SAN BENITO, RGV – Matamoros Mayor Leticia Salazar has had a high profile in the Rio Grande Valley in the last week or so, signing a sister city agreement with the City of Brownsville and participating in the expansion of BiNED.

On Tuesday, Salazar will be back in Cameron County again, this time to sign a sister city arrangement with the City of San Benito.

San Benito Mayor Celeste Sanchez
San Benito Mayor Celeste Sanchez

The ceremony takes place at the START Center’s Nogales Event Center, which is located at 32611 FM 2520 in San Benito. The event starts at 11 a.m. At 12 noon a lunch will be provided.

“We are honored to have Mayor Lety Salazar visit San Benito for this historic ceremony,” said San Benito Mayor Celeste Sanchez. “This sister city agreement will open the doors to a lot of things. I am looking forward to freely traveling back and forth between our two cities and increasing the shopping between our two cities. I want to see a lot of cultural exchanges and increased business between our two cities. We have to recognize our families are related. Our people have families that live in Matamoros. There are strong family ties.”

Asked how the agreement came to be, Sanchez said: “It is funny. The same week I was reaching out to Mayor Salazar she was reaching out to me. We both wanted to set up a breakfast meeting at the same time. When I became mayor I reached out to all our neighboring cities, including Matamoros. My message to the other mayors was, working together we can achieve so much more. What is good for Cameron County is good for San Benito. It is also good for Harlingen and it is good for Brownsville. We are much stronger when we work together.”

Sanchez said local communities such as San Benito and Matamoros could also show the federal governments in Washington, D.C, and Mexico City the way. “I think whatever problems the United States and Mexico are experiencing, we can still help each other. We cannot wait for the federal governments to sort things out.”

Last week’s sister city agreement between Matamoros and Brownsville focused on building closer ties in the areas of education, business and culture. Sanchez said the same three areas will be highlighted in the agreement between Matamoros and San Benito. “There will be educational, cultural and business benefits associated with this agreement. There are benefits for both sides.”

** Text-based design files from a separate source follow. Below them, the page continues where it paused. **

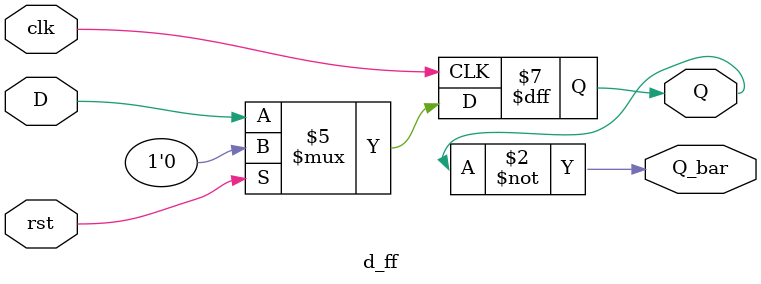
<source format=v>
module d_ff(input clk, input D,input rst, output reg Q, output reg Q_bar);


always @(*) Q_bar = ~ Q;
always @(posedge clk) begin

    if(rst) Q <=1'b0;
    else Q<=D;



end








endmodule

</source>
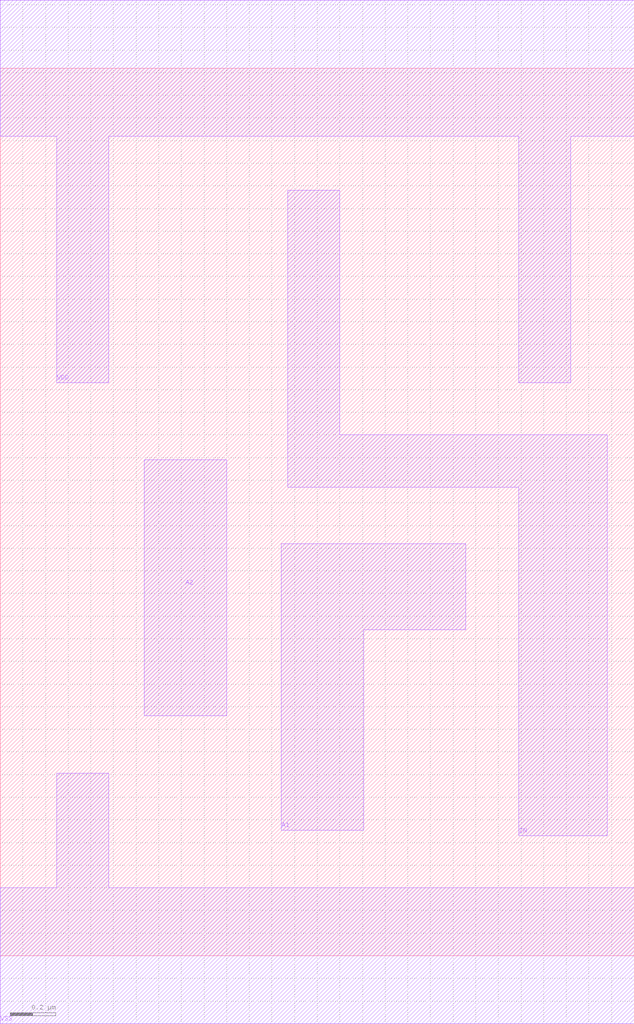
<source format=lef>
# Copyright 2022 GlobalFoundries PDK Authors
#
# Licensed under the Apache License, Version 2.0 (the "License");
# you may not use this file except in compliance with the License.
# You may obtain a copy of the License at
#
#      http://www.apache.org/licenses/LICENSE-2.0
#
# Unless required by applicable law or agreed to in writing, software
# distributed under the License is distributed on an "AS IS" BASIS,
# WITHOUT WARRANTIES OR CONDITIONS OF ANY KIND, either express or implied.
# See the License for the specific language governing permissions and
# limitations under the License.

MACRO gf180mcu_fd_sc_mcu7t5v0__nand2_1
  CLASS core ;
  FOREIGN gf180mcu_fd_sc_mcu7t5v0__nand2_1 0.0 0.0 ;
  ORIGIN 0 0 ;
  SYMMETRY X Y ;
  SITE GF018hv5v_mcu_sc7 ;
  SIZE 2.8 BY 3.92 ;
  PIN A1
    DIRECTION INPUT ;
    ANTENNAGATEAREA 1.057 ;
    PORT
      LAYER METAL1 ;
        POLYGON 1.24 0.555 1.605 0.555 1.605 1.44 2.055 1.44 2.055 1.82 1.24 1.82  ;
    END
  END A1
  PIN A2
    DIRECTION INPUT ;
    ANTENNAGATEAREA 1.057 ;
    PORT
      LAYER METAL1 ;
        POLYGON 0.635 1.06 1 1.06 1 2.19 0.635 2.19  ;
    END
  END A2
  PIN ZN
    DIRECTION OUTPUT ;
    ANTENNADIFFAREA 0.9484 ;
    PORT
      LAYER METAL1 ;
        POLYGON 1.27 2.07 2.29 2.07 2.29 0.53 2.68 0.53 2.68 2.3 1.5 2.3 1.5 3.38 1.27 3.38  ;
    END
  END ZN
  PIN VDD
    DIRECTION INOUT ;
    USE power ;
    SHAPE ABUTMENT ;
    PORT
      LAYER METAL1 ;
        POLYGON 0 3.62 0.25 3.62 0.25 2.53 0.48 2.53 0.48 3.62 2.29 3.62 2.29 2.53 2.52 2.53 2.52 3.62 2.8 3.62 2.8 4.22 0 4.22  ;
    END
  END VDD
  PIN VSS
    DIRECTION INOUT ;
    USE ground ;
    SHAPE ABUTMENT ;
    PORT
      LAYER METAL1 ;
        POLYGON 0 -0.3 2.8 -0.3 2.8 0.3 0.48 0.3 0.48 0.805 0.25 0.805 0.25 0.3 0 0.3  ;
    END
  END VSS
END gf180mcu_fd_sc_mcu7t5v0__nand2_1

</source>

Sanchez added that Salazar can help San Benito with one of its top agenda items, developing greater infrastructure on the Mexican side of Los Indios International Bridge. The U.S. portion of the bridge is co-owned by Cameron County, Harlingen and San Benito. An overweight corridor exists between the bridge and the Port of Brownsville. However, an impediment to more truck traffic is the lack of infrastructure on the Mexican side of the bridge. “It is a federal issue on the Mexican side because it is a question of safety for trucks between the interstate and the bridge. It is just open land and there is no safety for the truckers. We would hope Mayor Salazar can get us an audience with the Governor of Tamaulipas. I know there has been some dialogue and I know he is aware this issue.”

Sanchez said San Benito “wants to move quickly” in developing infrastructure on both sides of Los Indios because of an anticipated growth in truck traffic carrying fresh produce from Sinaloa along the new inter-oceanic superhighway that runs from Mazatlán to Matamoros. More and more produce destined for the east coast of the United States will likely cross into the country at international bridges in the Valley.

“I hope we move quickly on developing infrastructure because that bridge is vital to San Benito and Cameron County. It is the shortest connection to the I-69 corridor. We have been in talks with Cameron County and Harlingen about building a cold storage facility next to the bridge on the U.S. side. Right now there is no such amenity. The trucks are coming through the other bridges in Hidalgo and they are backlogged. We hope to alleviate that backlog. We are hoping to tap into that new superhighway. We want to part of the route that takes fresh produce from Sinaloa to Canada.”